The French is a fine dining restaurant at The Midland hotel in Manchester city centre. We’ve been wanting to go since it opened under new direction in 2013. Simon Rogan (L’enclume, Fera) has overseen the restaurants transformation. We were lucky enough to visit L’Enclume with its two michelin stars a few years back. Click here to read the review, it should definitely be on any foodies bucket list. We couldn’t wait to experience the French, but with its popularity trying to get a weekend table with a pilots last minute roster is somewhat a challenge.
I received an advert from them about their Chefs week. The head chefs of L’Enclume, Fera, The French and Simon himself would all take control of the restaurant for one evening. Luckily my wife and I and a few others could make it one evening. That said evening was last night. We were set to be wined and dined by Adam Reid, who has been head chef of The French since its opening three years ago.
So, without further ado, lets talk food. Sadly the amuse bouches/canapes came and went so quickly as we all chatted I didn’t get any photos of them. Crispy trotters, cured pollock plus the best piece of truffled asparagus I’ve ever had. They set the tone for the evening to expect unique flavour and texture combinations.
Raw scallop, smoked cod roe and caviar with a broth of summer herbs. Lets be honest, anything that has caviar instantly becomes truly amazing. It seasons any dish perfectly and adds such a depth of flavour to everything. The dish without it would have been lacking, but the aromatic herby broth and raw scallop all tied in perfectly.
Rose veal loin, smoked tongue, fried seaweed, cowberries and kohlrabi. The thinly sliced smoked tongue was very delicate, which brought the other elements of the dish together. The seaweed added a texture and some earthiness to the very fresh tasting loin and kohlrabi. The cowberries added an amazing sweetness which amalgamated the whole dish.
Macerated Cheshire tomatoes, toasted bread and compressed leaves with herbs and lovage salt. I was really looking forward to this, as I know what amazing things Simon Rogan can do with vegetables. Try this cabbage recipe for example. This dish left me a little flat, despite all the effort that goes into it, ultimately it just tasted like some nice tomatoes with ketchup on the bottom. I think there was too much chat on our table to fully appreciate the subtlety of this dish.
After this we were all served a Manchester stout brown bread. Not too dissimilar to the honey wheat bread you get at the Outback in US. This wasn’t missed by our American diner. I mentioned you don’t get the most amazing bone marrow and smoked onions to go with it! The British argument was won.

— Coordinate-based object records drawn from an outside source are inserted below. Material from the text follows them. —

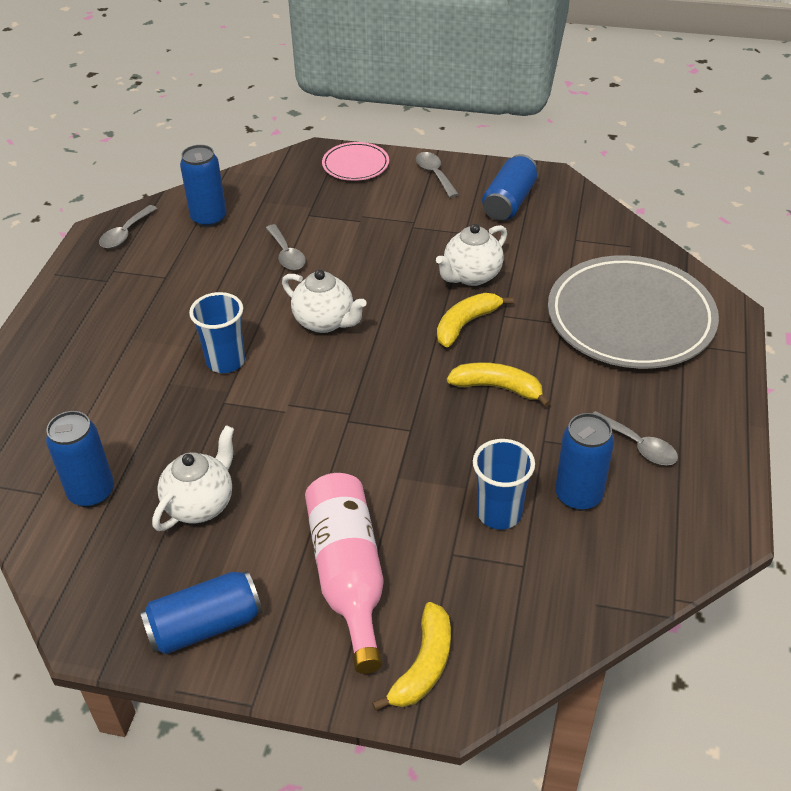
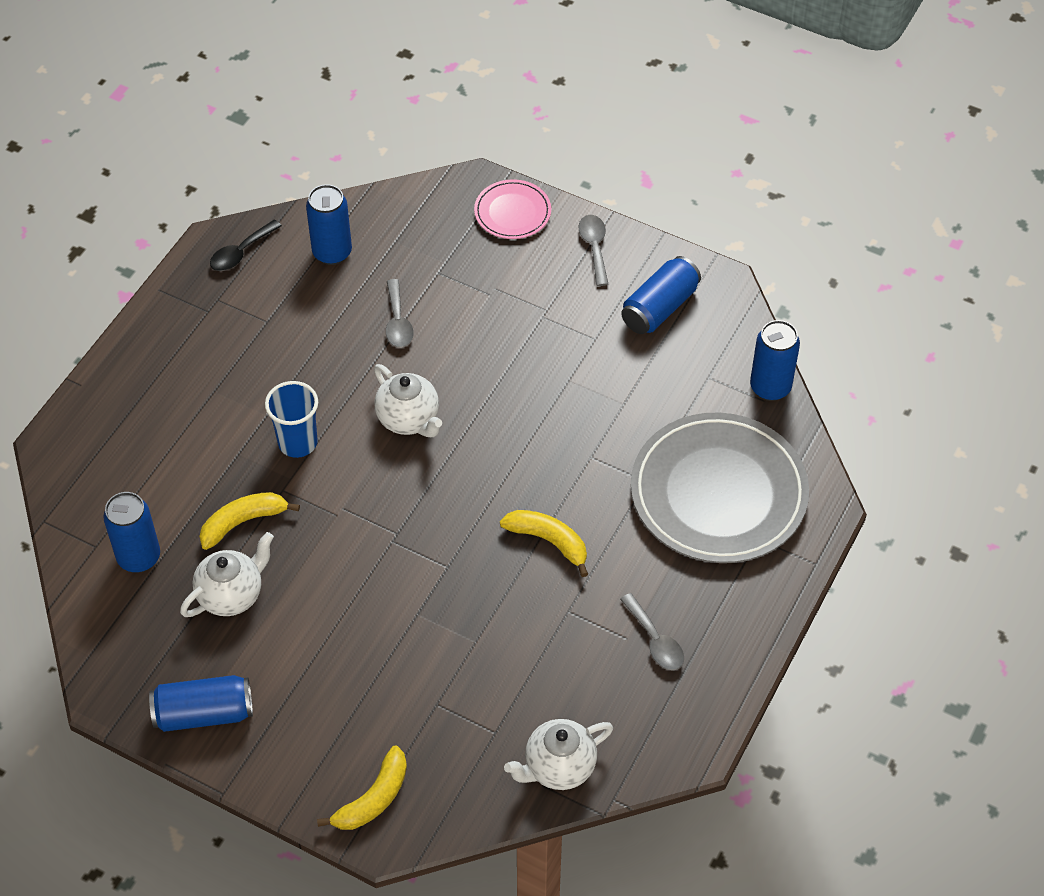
camera: 15 degrees right, 10 degrees up
(125, 234) = (241, 252): grey spoon -> black spoon
(348, 575) = (339, 700): pink bottle -> none
(466, 324) = (548, 457): yellow banana -> yellow banana (243, 522)
(471, 276) = (578, 398): white teapot -> white teapot (558, 767)
(499, 513) = (494, 675): blue cup -> none
(578, 496) = (574, 677): blue can -> blue can (770, 387)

Cornish Mackerel pickled with preserved rhubarb, celeriac, apple and nasturtiums. Back on form, this entire plate was so clean and zingy. Eaten together it was a taste sensation for the mouth. The mackerel was super fresh without to much pickle, the rhubarb added some tartness and acidity to the dish. Some complained that the mackerel was a little undercooked. I begged to differ as it was cured the balance of half cooked flesh and raw was superb.
Loin of Herdwick lamb, grilled courgette, peas, beans and ramson dressing. This dish would have been 10/10 had it not been for the piece of lamb we’d all been served. I think the photo is larger than actual size. The meat had a lovely aged taste and cooked perfectly, but it was tiny and served with its inedible fat on the side. Maybe its just me, but I don’t find any pleasure on eating flabby tough fat. By all means render it down and crisp it up. I’ll be first in the queue for that, but not in this present state. Which is a shame as the jus and vegetables were perfect accompaniment.
Macerated berries, green apple and frozen mint, cherry blossom and berry juices. I remember a few years back reading a post by Giles Coren of the The Times. He absolutely despises desserts and had a rant saying that they are only there as a huge sugar rush to pick you up after drinking to much wine all night! As not having a great sweet tooth myself, I had to partly agree with his nuances. Desserts are always a work of art though. Well this dessert should be sent to Giles, as it was bursting with summer fruit flavours, the berry juice by far the best liquid I’ve tasted in a long time. All the fruit tasted like nothing else, plus the crunch of the dehydrated meringues made this dessert a show stopper. Everyone was in awe of this dish. I’d eat this everyday and never get bored. By the way the funny looking strawberries (inside out) are actually pineberries. Yep they taste of pineappple with a strawberry texture. I know you can buy them in Harrods, I think they’re about £10 for 100g.
To round off our evening off we were invited to the kitchen to talk to Chef Adam himself.
Overall, dinner was superb. Manchester have been crying out for a great restaurant like this in a beautiful hotel. It is impressive consistent cooking, which will leave you open minded by the time you leave. This meal was great with some amazing touches, and just one real criticism. If you want to get into this restaurant at the weekend, I wish you good luck. It’s booked out for months to come. You can always try midweek though like we did last night.